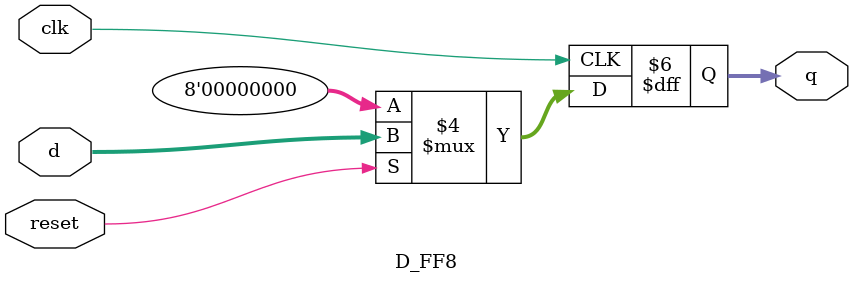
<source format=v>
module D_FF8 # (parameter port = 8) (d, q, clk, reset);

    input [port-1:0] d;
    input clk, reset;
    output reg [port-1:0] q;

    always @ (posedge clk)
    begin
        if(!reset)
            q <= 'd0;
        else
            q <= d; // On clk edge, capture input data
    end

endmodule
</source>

• • •

Set down every entry above verbatim, without pictures.

<source format=v>
module D_FF8 # (parameter port = 8) (d, q, clk, reset);

    input [port-1:0] d;
    input clk, reset;
    output reg [port-1:0] q;

    always @ (posedge clk)
    begin
        if(!reset)
            q <= 'd0;
        else
            q <= d; // On clk edge, capture input data
    end

endmodule
</source>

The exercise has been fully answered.